Placardée un peu partout en ville, cette affiche présente le règlement de police établi le 19 septembre, pour l’ascension de Sophie Blanchard (6Fi2085)
Dès le 15 septembre, son aérostat est exposé dans le cirque de la rue du Chapeau-Rouge, afin de satisfaire la curiosité des Nantais. Il est même proposé aux personnes munies d’un billet d’assister aux étapes préparatoires du gonflement du ballon, le 20 septembre, veille de la fête aérostatique où se produira Madame Blanchard. Ainsi, une ascension reste une attraction relevant du domaine scientifique, qui intéresse bien au-delà de son caractère festif.
Le 21 septembre, toute la population nantaise semble s'être donnée rendez-vous pour assister à l'ascension de Madame Blanchard. Cet évènement suscite une forte curiosité. Les journaux font état d'une immense foule qui se presse du côté de Chantenay dès le début de l’après-midi, tandis qu’une innombrable quantité de petites embarcations recouvre la Loire. Les habitants des campagnes voisines s'installent sur la rive opposée du fleuve pour assister au spectacle.

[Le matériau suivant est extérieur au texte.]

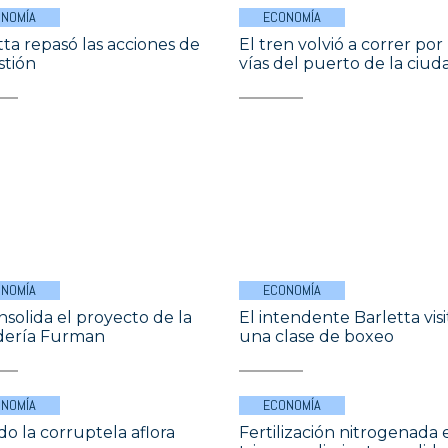
NOMÍA
ECONOMÍA
tta repasó las acciones de
El tren volvió a correr por 
stión
vías del puerto de la ciud
NOMÍA
ECONOMÍA
nsolida el proyecto de la
El intendente Barletta visi
dería Furman
una clase de boxeo
NOMÍA
ECONOMÍA
o la corruptela aflora
Fertilización nitrogenada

À 16 h, l’impatience des spectateurs massés sur les hauteurs alentours est à son comble. À 16 h 55, enfin, tout est prêt : Sophie Blanchard prend place dans la gondole attachée au ballon rempli de gaz et élève avec intrépidité son aérostat dans les airs. Au son des marches militaires jouées par la Musique de la légion, elle salue la foule avec son drapeau blanc. Les Nantais lui répondent en criant "Vive le Roi".

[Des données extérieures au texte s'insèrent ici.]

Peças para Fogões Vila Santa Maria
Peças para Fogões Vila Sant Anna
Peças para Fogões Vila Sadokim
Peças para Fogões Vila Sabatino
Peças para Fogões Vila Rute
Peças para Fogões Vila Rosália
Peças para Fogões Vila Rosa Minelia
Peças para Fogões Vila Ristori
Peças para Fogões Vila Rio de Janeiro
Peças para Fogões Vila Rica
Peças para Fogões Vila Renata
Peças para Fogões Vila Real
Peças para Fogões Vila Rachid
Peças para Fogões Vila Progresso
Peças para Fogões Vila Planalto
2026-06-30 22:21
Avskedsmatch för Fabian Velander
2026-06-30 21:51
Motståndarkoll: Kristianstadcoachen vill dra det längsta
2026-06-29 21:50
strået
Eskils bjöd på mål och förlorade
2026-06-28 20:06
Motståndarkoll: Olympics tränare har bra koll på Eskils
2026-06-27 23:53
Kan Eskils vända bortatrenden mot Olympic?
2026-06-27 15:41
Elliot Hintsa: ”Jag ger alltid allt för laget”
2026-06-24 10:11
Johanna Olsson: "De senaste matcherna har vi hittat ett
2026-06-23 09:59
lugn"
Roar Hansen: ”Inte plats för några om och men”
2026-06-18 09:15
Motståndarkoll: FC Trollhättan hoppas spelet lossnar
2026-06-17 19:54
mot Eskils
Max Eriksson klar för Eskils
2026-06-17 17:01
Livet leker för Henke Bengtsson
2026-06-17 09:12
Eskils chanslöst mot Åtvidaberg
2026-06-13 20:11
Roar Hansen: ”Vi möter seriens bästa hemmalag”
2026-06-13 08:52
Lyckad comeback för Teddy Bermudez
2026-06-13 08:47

Ce n’est que vers 17 h 45 que le public ne parvint plus à distinguer ni l’aéronaute ni sa gondole, mais seulement le ballon qui, soumis aux différents courants d'air, se dirige vers l’ouest. Si le voyage se passe sans incident aucun, il n’en est pas de même de la descente, qui réserve quelques surprises à l’intrépide aéronaute. En effet, vers 18 h, Sophie Blanchard manœuvre son ballon afin d’atterrir dans une prairie située entre Couëron et Saint-Étienne-de-Montluc. Cependant, en s’approchant, elle comprend qu’il s’agit d’une zone marécageuse. Une corde alors attachée à sa nacelle l’empêche de relever son ballon, ce qui l’entraîne inexorablement dans un arbre auquel elle reste accrochée. Sous l’action du vent, le ballon tombe sur le côté. Plusieurs personnes ayant suivi le trajet effectué par l’aéronaute arrivent alors juste à temps pour pouvoir extirper Madame Blanchard de cette position délicate. Indemne, elle repart rapidement pour Nantes, où la fête donnée à l'occasion de l’ascension s’était poursuivie depuis son départ.
Le bordereau de dépenses et de recettes du 20 septembre 1817 indique que les recettes de la fête sont montées à 2 790,15 francs, tandis que les dépenses sont allées jusqu’à 2 341,76 francs. La Ville reverse 2 024,19 francs à Madame Blanchard : 1 800 francs pour ses frais et, tout comme les indigents de Nantes, 224,19 francs comme gains.
3 050 billets furent vendus pour l’entrée et 2 000 pour l’enceinte. Mais la déception de la municipalité est grande, elle espérait une recette bien plus conséquente en raison de la renommée de Madame Blanchard. En réalité, la présence trop faible du public au sein de l’enceinte payante peut facilement s’expliquer : les spectateurs n’ont pas jugé utile de dépenser de l’argent alors qu’ils pouvaient tout simplement observer le ballon depuis les quatre coins de la ville. On peut également penser que les ascensions n’étant déjà plus une nouveauté pour l’époque, une certaine lassitude commençait à se faire sentir auprès du public.